- _Your goal_
In the entries that follow, copy exactly each line from the first through the line with "###US-Wisconsin *(2)*".

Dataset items

- Opening Delimiter -

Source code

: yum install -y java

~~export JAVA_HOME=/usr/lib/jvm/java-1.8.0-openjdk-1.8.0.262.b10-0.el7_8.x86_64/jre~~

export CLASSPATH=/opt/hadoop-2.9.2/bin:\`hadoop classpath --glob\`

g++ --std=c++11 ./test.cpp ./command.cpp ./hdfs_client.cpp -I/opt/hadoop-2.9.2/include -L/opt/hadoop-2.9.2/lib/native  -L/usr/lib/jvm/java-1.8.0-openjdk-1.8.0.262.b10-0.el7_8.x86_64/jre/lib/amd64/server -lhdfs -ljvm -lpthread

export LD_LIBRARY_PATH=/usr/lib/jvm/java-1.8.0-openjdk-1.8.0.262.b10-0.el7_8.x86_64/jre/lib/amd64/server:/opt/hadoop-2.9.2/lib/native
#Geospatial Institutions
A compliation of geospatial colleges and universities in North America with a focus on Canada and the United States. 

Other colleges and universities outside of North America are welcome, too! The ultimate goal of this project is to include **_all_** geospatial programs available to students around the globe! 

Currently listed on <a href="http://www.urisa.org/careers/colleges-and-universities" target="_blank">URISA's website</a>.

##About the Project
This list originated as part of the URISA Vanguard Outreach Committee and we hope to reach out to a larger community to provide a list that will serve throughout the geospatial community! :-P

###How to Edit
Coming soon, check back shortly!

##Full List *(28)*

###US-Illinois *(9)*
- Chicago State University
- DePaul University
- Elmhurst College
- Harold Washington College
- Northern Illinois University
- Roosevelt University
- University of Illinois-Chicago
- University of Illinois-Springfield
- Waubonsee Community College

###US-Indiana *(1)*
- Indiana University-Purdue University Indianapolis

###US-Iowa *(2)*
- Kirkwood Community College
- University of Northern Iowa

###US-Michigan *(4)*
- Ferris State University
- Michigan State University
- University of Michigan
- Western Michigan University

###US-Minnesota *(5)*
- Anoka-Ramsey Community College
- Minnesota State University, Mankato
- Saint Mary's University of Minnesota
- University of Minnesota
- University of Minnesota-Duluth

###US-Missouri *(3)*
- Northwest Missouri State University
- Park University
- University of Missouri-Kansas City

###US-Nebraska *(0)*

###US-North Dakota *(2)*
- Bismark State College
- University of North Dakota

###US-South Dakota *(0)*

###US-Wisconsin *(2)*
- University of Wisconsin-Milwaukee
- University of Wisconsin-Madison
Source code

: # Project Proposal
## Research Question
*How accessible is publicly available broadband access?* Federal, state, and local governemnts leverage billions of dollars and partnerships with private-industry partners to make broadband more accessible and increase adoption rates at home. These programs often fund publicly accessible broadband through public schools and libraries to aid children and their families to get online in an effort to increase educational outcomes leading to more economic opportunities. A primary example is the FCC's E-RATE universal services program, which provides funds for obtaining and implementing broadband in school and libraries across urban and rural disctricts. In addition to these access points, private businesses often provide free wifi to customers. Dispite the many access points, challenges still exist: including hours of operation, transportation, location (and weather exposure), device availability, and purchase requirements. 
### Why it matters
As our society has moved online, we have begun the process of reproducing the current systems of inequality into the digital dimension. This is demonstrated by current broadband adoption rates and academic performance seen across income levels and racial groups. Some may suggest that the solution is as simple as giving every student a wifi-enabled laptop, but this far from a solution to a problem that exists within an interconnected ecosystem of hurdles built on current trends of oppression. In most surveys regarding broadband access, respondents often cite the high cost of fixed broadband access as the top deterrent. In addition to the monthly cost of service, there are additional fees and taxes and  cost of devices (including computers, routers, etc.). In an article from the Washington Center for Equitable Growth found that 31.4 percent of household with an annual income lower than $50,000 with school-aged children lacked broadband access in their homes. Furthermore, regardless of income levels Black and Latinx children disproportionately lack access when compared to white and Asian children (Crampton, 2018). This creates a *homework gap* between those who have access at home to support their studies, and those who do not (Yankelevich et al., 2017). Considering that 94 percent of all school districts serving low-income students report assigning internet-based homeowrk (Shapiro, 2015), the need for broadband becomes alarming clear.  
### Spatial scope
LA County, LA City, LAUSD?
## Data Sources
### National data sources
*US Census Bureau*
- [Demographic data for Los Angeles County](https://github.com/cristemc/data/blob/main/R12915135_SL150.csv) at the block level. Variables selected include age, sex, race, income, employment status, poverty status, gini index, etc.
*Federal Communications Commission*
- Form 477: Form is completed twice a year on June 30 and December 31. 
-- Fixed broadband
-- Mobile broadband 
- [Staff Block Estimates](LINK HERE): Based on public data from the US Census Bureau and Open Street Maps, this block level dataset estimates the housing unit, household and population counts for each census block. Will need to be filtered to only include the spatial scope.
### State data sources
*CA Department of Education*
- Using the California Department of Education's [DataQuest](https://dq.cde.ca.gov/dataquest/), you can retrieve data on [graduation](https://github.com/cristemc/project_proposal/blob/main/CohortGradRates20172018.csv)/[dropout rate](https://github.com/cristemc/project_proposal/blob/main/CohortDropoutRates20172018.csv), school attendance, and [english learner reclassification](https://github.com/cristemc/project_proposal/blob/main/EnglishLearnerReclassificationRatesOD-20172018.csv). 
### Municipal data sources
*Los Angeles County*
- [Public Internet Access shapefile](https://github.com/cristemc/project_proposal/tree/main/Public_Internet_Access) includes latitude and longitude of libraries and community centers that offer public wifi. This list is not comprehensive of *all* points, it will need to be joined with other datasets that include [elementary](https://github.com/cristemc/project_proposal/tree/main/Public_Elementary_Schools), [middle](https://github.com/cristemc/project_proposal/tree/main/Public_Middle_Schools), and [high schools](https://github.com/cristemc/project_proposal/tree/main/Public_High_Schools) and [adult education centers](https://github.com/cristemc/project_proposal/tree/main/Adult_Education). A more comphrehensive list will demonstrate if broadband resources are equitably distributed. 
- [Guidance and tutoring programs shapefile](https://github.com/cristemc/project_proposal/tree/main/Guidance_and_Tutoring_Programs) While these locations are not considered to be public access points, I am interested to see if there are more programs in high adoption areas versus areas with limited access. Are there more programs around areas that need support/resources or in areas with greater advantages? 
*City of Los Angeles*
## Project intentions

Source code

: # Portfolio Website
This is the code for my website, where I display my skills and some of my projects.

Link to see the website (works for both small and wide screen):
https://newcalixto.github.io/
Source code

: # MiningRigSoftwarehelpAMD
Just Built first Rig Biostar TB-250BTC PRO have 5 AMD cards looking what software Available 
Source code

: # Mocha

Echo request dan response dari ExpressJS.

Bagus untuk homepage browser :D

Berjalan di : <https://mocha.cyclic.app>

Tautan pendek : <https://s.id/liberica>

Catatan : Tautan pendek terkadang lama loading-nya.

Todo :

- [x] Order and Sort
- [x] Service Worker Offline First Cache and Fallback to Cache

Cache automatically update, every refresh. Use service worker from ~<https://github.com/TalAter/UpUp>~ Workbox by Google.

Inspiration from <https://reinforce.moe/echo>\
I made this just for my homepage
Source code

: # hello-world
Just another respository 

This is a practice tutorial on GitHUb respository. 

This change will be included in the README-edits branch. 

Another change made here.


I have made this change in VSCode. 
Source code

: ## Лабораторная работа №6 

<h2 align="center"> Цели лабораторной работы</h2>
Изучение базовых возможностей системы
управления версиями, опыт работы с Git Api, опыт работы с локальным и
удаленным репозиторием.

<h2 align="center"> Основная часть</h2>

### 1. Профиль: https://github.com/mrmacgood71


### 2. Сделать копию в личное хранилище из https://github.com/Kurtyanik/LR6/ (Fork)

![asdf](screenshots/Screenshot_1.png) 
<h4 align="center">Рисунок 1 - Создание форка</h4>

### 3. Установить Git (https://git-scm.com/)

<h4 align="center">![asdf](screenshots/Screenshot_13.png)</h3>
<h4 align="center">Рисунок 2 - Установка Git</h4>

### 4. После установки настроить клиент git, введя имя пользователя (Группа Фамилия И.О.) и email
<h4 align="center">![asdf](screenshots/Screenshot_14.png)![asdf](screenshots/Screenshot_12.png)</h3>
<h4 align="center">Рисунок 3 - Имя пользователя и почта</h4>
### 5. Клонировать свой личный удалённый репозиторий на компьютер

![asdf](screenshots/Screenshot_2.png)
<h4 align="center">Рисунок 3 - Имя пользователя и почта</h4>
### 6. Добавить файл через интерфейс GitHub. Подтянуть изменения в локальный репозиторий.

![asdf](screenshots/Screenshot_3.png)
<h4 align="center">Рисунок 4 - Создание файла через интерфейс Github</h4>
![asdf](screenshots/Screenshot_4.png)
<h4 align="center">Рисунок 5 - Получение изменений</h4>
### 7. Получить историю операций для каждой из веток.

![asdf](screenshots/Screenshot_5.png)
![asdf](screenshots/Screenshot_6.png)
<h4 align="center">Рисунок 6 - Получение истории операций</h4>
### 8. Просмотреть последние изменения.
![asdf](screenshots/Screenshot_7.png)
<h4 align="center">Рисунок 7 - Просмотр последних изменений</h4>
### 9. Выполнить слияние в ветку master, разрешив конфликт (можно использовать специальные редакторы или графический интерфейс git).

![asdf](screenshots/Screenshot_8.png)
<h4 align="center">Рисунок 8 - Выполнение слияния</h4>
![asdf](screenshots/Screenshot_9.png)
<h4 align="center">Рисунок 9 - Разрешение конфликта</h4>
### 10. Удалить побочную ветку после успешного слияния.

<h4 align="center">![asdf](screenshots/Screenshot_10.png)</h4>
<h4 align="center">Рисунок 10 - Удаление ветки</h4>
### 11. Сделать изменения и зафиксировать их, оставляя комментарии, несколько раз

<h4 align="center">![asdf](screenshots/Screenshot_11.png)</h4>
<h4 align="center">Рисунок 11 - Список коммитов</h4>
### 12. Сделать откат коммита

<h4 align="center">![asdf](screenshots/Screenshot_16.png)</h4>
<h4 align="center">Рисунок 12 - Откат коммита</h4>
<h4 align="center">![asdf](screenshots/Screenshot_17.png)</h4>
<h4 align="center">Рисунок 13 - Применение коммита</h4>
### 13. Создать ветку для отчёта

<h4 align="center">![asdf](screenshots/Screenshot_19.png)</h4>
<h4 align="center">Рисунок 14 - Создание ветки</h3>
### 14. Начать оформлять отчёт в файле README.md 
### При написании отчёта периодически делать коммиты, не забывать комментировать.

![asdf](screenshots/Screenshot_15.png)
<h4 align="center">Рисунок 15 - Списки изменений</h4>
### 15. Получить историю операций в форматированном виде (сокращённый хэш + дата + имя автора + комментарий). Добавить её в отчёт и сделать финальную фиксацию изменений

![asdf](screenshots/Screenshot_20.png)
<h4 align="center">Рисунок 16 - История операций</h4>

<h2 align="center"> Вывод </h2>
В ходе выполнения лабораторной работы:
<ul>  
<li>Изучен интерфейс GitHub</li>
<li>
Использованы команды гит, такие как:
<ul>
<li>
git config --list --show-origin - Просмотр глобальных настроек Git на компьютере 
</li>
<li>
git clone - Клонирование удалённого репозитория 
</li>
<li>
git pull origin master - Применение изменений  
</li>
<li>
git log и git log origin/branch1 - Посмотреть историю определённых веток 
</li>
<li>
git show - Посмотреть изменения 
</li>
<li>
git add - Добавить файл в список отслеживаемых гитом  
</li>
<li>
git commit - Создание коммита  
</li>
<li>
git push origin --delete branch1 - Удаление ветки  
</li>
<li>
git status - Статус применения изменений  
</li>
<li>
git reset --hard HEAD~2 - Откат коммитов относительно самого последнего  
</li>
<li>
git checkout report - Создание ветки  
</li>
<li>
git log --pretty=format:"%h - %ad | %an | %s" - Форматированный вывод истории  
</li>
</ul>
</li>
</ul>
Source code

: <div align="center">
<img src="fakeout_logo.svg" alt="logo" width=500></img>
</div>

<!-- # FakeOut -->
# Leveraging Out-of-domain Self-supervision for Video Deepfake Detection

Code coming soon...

- Closing Delimiter -

- _Problem solution_
Source code

: yum install -y java

~~export JAVA_HOME=/usr/lib/jvm/java-1.8.0-openjdk-1.8.0.262.b10-0.el7_8.x86_64/jre~~

export CLASSPATH=/opt/hadoop-2.9.2/bin:\`hadoop classpath --glob\`

g++ --std=c++11 ./test.cpp ./command.cpp ./hdfs_client.cpp -I/opt/hadoop-2.9.2/include -L/opt/hadoop-2.9.2/lib/native  -L/usr/lib/jvm/java-1.8.0-openjdk-1.8.0.262.b10-0.el7_8.x86_64/jre/lib/amd64/server -lhdfs -ljvm -lpthread

export LD_LIBRARY_PATH=/usr/lib/jvm/java-1.8.0-openjdk-1.8.0.262.b10-0.el7_8.x86_64/jre/lib/amd64/server:/opt/hadoop-2.9.2/lib/native
#Geospatial Institutions
A compliation of geospatial colleges and universities in North America with a focus on Canada and the United States. 

Other colleges and universities outside of North America are welcome, too! The ultimate goal of this project is to include **_all_** geospatial programs available to students around the globe! 

Currently listed on <a href="http://www.urisa.org/careers/colleges-and-universities" target="_blank">URISA's website</a>.

##About the Project
This list originated as part of the URISA Vanguard Outreach Committee and we hope to reach out to a larger community to provide a list that will serve throughout the geospatial community! :-P

###How to Edit
Coming soon, check back shortly!

##Full List *(28)*

###US-Illinois *(9)*
- Chicago State University
- DePaul University
- Elmhurst College
- Harold Washington College
- Northern Illinois University
- Roosevelt University
- University of Illinois-Chicago
- University of Illinois-Springfield
- Waubonsee Community College

###US-Indiana *(1)*
- Indiana University-Purdue University Indianapolis

###US-Iowa *(2)*
- Kirkwood Community College
- University of Northern Iowa

###US-Michigan *(4)*
- Ferris State University
- Michigan State University
- University of Michigan
- Western Michigan University

###US-Minnesota *(5)*
- Anoka-Ramsey Community College
- Minnesota State University, Mankato
- Saint Mary's University of Minnesota
- University of Minnesota
- University of Minnesota-Duluth

###US-Missouri *(3)*
- Northwest Missouri State University
- Park University
- University of Missouri-Kansas City

###US-Nebraska *(0)*

###US-North Dakota *(2)*
- Bismark State College
- University of North Dakota

###US-South Dakota *(0)*

###US-Wisconsin *(2)*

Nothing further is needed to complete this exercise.